Not sure why this is some sort of headline. Outside of tech circles, SV can be
a mixed bag. Rural people may have a very different set of priorities and or
entities of interest. And it's not like the locals are going to feel like
giving any ground. Why would they? So again, expected.

That it happens isn't a big deal. How it's handled is.

The answer to an insult of this kind is to take the platform right to the
people. Get a ground game running, hire organizers, and go canvas the
district. Do some town hall, rally type events, and speak right to them. Be
sure and pick a venue ANYONE can attend. Flash is not the right approach.

Defusing that insult potential is all about platform ideas that speak right to
their concerns, coupled with accessible interactions. Canvassers can do this
work, particularly when they are from the district in question.
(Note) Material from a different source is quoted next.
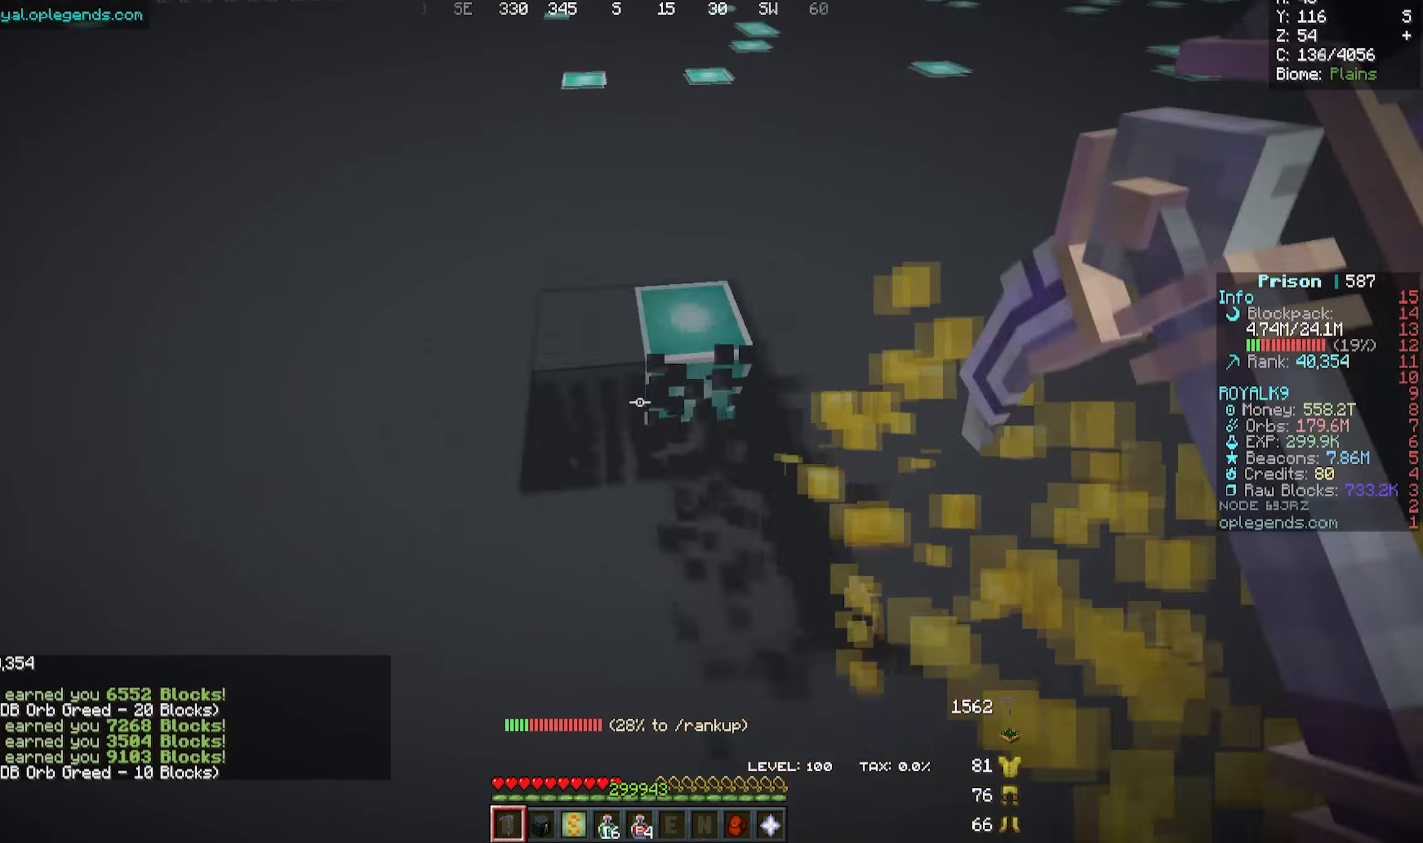
{"keys": ["a", "w"], "mouse": ["left"], "events": []}
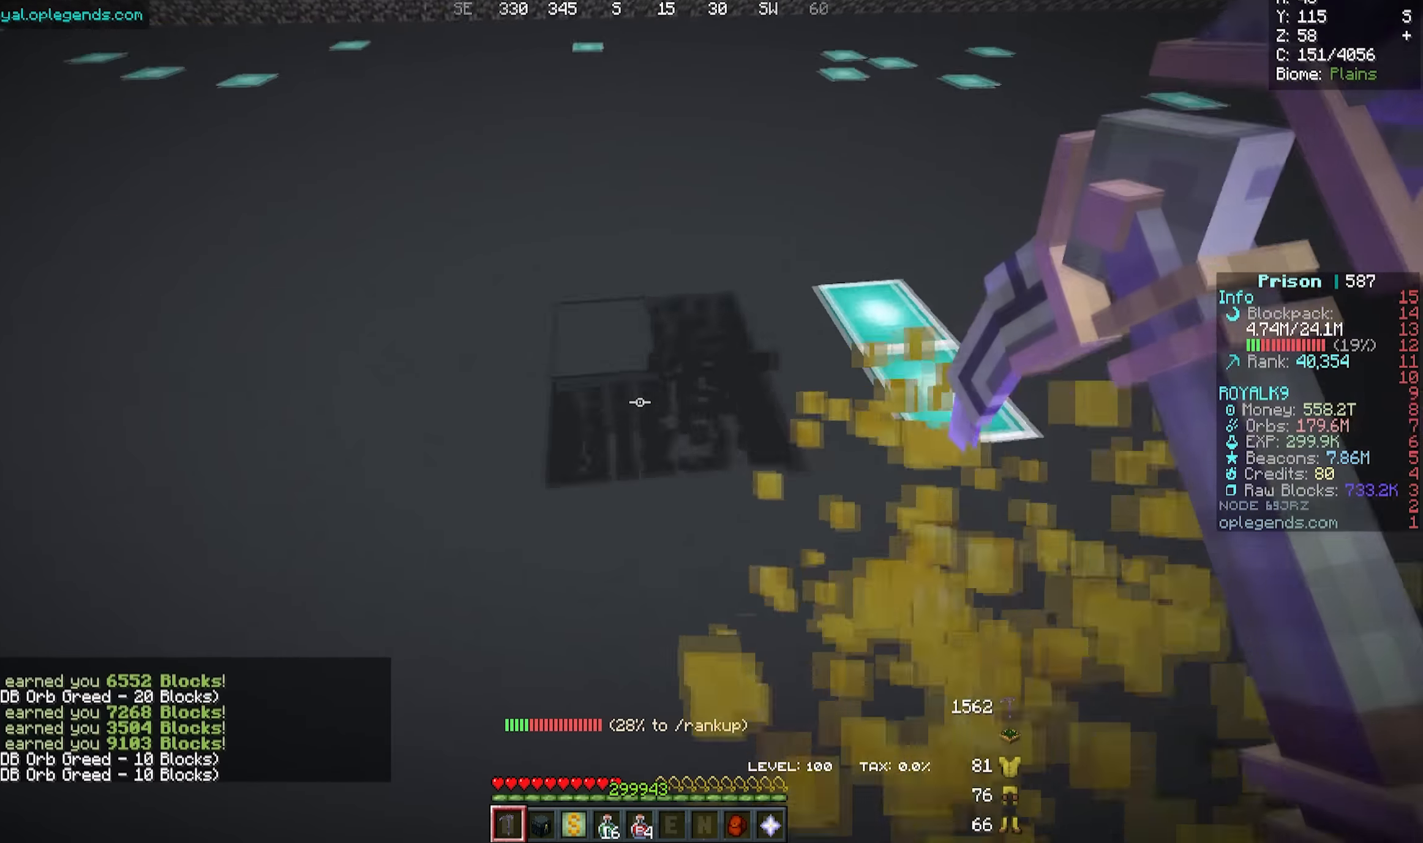
{"keys": ["a", "w"], "mouse": ["left"], "events": []}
The candidate would do well to just spend some time in the region, doing
events, and their best to pick up on what rural people relate to and why. Then
act on that.

I suggest the candidate mean it enough to get past the "slicker" type BS
filters many of these people operate on without even thinking about it all
that much.

Good luck!

------
PaulHoule
A Democrat who isn't a lawyer could be a great thing.